--- PROVIDED MATERIAL Enclosed Below ---
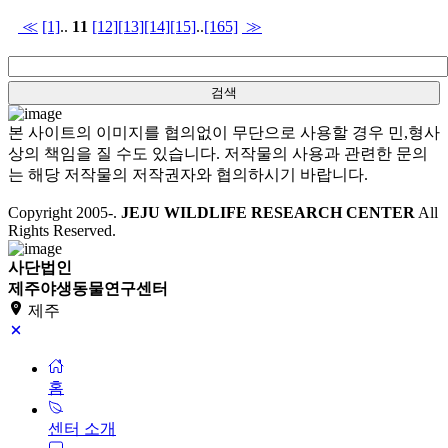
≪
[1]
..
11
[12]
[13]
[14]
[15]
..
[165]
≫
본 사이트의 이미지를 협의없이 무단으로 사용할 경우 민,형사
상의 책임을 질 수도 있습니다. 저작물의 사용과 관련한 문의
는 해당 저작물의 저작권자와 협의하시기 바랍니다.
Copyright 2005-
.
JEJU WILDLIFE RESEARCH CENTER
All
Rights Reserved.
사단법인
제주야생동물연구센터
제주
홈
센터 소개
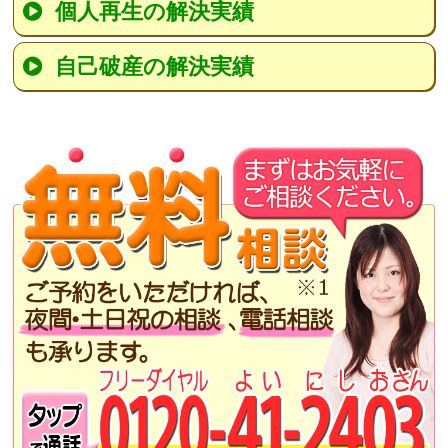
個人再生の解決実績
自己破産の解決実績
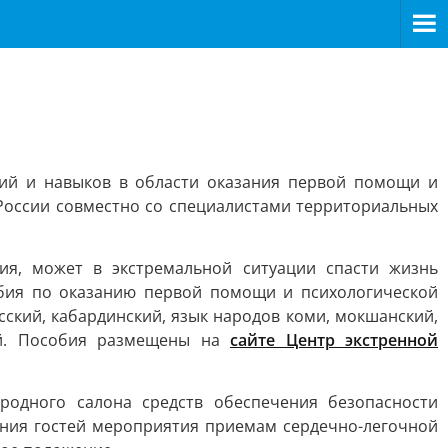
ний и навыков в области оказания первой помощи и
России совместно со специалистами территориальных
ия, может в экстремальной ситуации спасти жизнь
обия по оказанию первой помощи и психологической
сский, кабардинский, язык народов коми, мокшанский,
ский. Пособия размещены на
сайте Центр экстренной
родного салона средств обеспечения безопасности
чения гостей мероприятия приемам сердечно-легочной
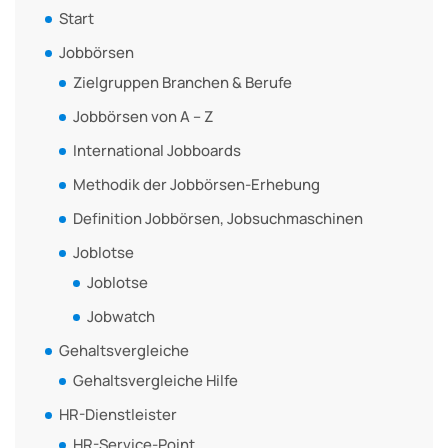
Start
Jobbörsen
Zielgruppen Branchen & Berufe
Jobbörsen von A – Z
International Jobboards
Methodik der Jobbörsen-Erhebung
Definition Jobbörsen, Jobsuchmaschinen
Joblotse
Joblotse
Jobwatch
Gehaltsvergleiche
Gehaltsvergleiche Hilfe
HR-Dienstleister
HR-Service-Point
--- End of Enclosed PROVIDED MATERIAL ---
--- PROVIDED MATERIAL Enclosed Below ---
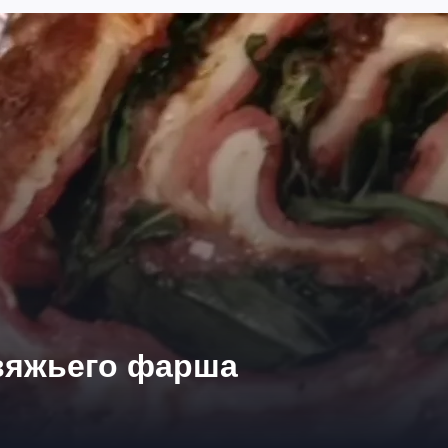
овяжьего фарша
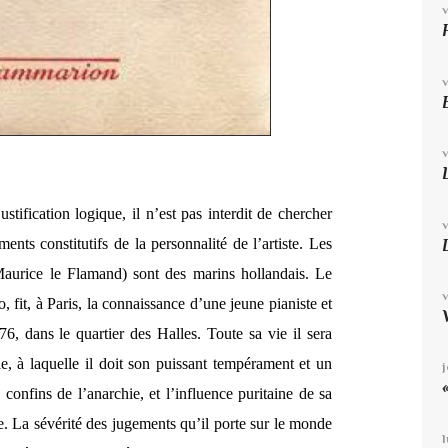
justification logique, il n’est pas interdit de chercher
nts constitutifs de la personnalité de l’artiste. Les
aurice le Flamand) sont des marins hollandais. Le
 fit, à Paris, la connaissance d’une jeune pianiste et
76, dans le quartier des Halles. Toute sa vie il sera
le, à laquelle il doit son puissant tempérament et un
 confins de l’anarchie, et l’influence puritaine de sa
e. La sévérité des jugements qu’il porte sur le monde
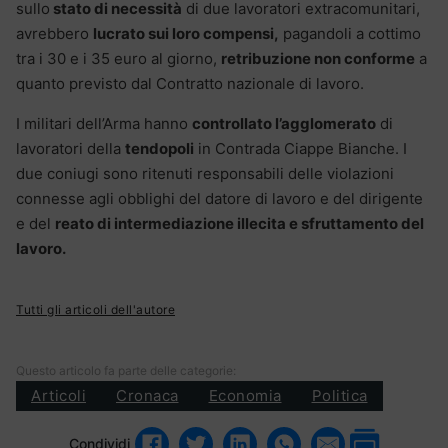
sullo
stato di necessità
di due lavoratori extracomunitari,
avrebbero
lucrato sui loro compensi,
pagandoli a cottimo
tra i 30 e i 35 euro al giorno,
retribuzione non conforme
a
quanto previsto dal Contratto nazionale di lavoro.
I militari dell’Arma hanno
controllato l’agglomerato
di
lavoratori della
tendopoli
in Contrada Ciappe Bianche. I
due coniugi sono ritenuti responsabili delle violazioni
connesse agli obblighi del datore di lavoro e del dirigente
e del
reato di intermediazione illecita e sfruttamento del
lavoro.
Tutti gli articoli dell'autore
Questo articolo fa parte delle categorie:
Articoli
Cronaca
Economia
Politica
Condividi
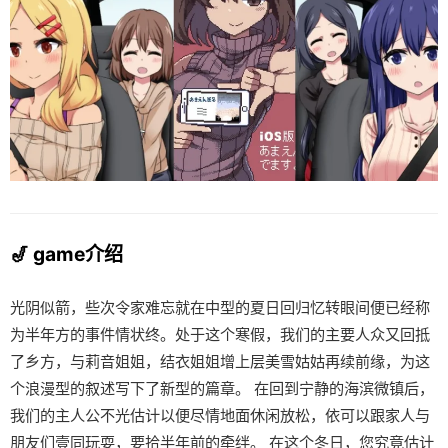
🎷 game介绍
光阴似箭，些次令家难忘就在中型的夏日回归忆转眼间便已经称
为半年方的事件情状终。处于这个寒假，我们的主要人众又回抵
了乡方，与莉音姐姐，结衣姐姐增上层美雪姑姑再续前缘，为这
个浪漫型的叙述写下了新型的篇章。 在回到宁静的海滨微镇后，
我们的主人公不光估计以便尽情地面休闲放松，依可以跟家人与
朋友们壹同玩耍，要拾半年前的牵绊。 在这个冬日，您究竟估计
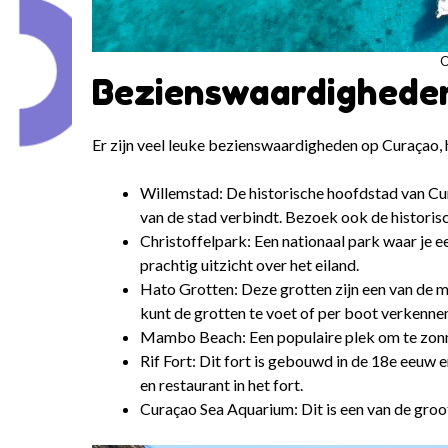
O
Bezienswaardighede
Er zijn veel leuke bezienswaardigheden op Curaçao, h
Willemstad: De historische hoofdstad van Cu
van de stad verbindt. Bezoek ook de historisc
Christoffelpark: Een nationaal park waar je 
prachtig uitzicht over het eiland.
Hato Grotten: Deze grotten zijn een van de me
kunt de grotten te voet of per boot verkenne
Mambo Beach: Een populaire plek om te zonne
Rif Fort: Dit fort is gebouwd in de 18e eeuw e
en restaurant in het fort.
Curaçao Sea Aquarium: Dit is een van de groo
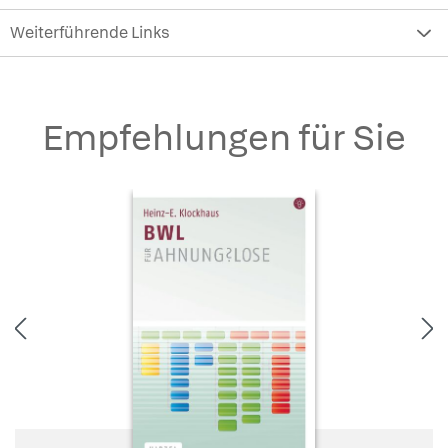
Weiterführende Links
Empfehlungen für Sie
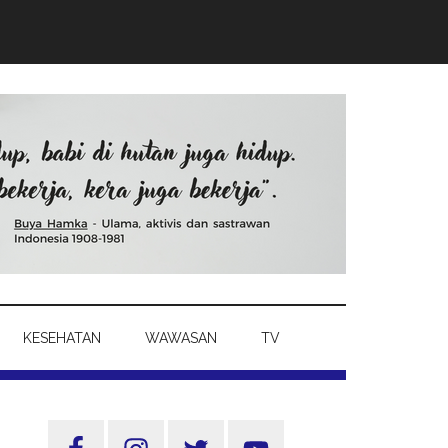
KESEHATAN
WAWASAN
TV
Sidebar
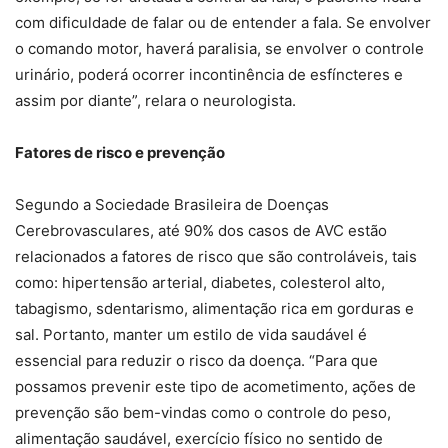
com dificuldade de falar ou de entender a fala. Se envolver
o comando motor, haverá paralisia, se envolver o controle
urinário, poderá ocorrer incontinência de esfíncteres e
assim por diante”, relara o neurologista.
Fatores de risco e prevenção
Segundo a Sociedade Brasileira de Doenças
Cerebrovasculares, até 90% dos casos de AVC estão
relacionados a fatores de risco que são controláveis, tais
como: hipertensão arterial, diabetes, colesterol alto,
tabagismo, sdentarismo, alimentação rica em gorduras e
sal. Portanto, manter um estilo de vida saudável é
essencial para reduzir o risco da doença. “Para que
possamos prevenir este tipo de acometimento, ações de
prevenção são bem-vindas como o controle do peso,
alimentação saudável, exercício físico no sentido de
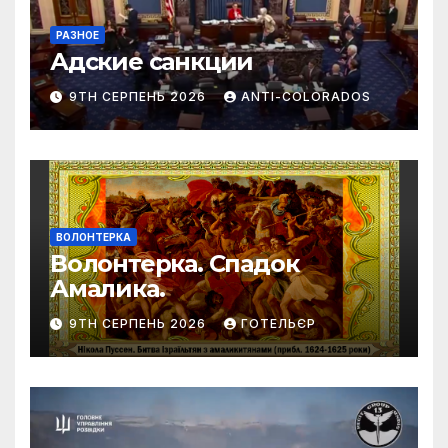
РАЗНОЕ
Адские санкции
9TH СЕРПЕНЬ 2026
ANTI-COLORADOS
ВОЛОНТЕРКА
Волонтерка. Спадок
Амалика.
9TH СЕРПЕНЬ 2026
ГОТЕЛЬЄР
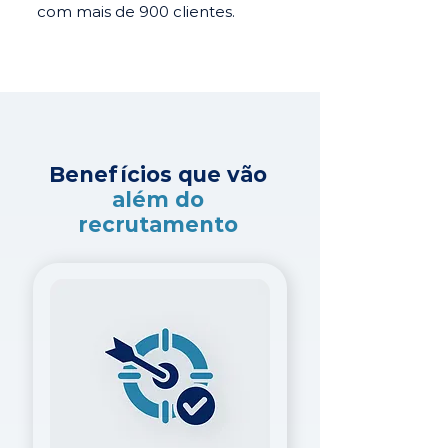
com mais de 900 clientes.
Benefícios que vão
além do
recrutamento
--- End of Enclosed PROVIDED MATERIAL ---
--- PROVIDED MATERIAL Enclosed Below ---
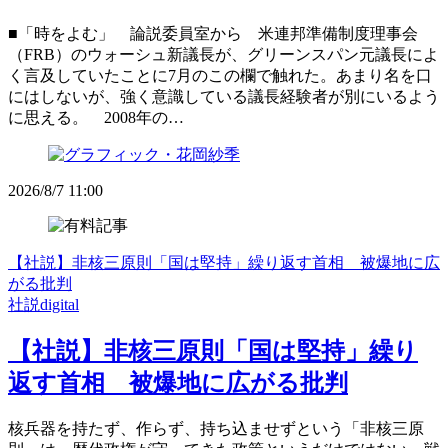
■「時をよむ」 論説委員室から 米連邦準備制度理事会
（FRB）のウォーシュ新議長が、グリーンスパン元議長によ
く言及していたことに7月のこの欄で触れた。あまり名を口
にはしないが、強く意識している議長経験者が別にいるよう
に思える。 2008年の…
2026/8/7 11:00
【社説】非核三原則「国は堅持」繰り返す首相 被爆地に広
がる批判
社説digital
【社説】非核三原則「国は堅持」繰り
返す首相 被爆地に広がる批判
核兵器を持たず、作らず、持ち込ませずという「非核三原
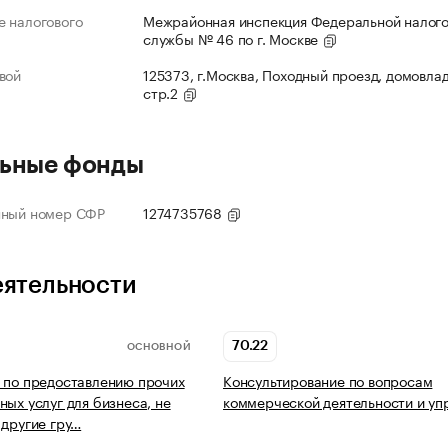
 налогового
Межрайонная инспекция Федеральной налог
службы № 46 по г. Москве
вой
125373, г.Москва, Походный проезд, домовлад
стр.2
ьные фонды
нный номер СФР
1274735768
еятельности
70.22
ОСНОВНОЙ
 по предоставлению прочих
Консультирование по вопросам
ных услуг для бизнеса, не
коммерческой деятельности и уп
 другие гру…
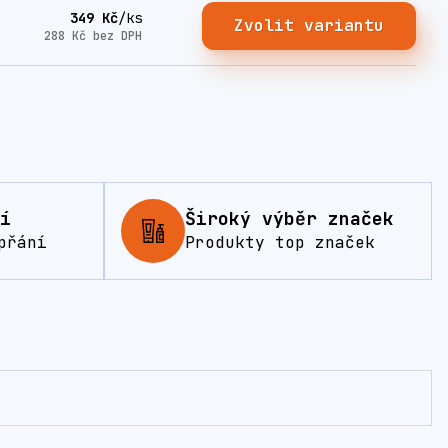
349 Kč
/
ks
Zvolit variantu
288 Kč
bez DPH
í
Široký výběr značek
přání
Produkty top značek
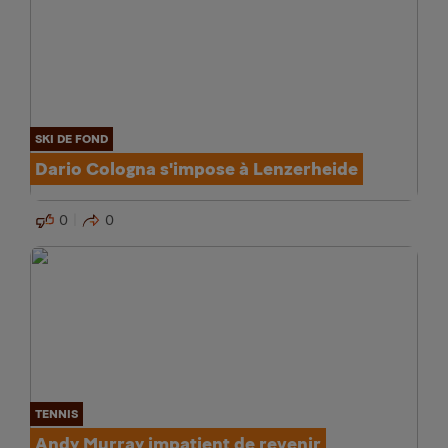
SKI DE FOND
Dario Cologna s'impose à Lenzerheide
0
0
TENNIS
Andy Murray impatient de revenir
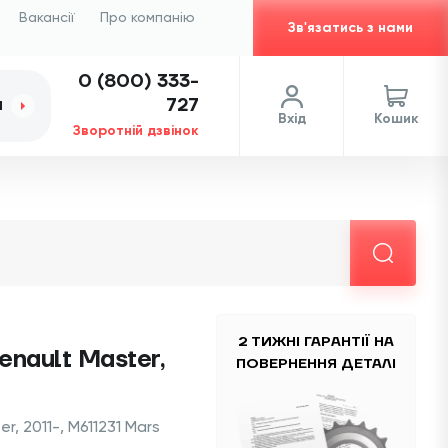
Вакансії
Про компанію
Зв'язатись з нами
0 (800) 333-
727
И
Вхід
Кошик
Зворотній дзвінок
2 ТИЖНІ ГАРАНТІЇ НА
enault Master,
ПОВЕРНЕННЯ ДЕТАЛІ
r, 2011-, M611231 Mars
--- End of Enclosed PROVIDED MATERIAL ---
◆ PROMPT ◆
All lines of the data that hold "como" need to be copied.

◆ OUTPUT FOR THIS EXERCISE ◆
como: hipertensão arterial, diabetes, colesterol alto,
prevenção são bem-vindas como o controle do peso,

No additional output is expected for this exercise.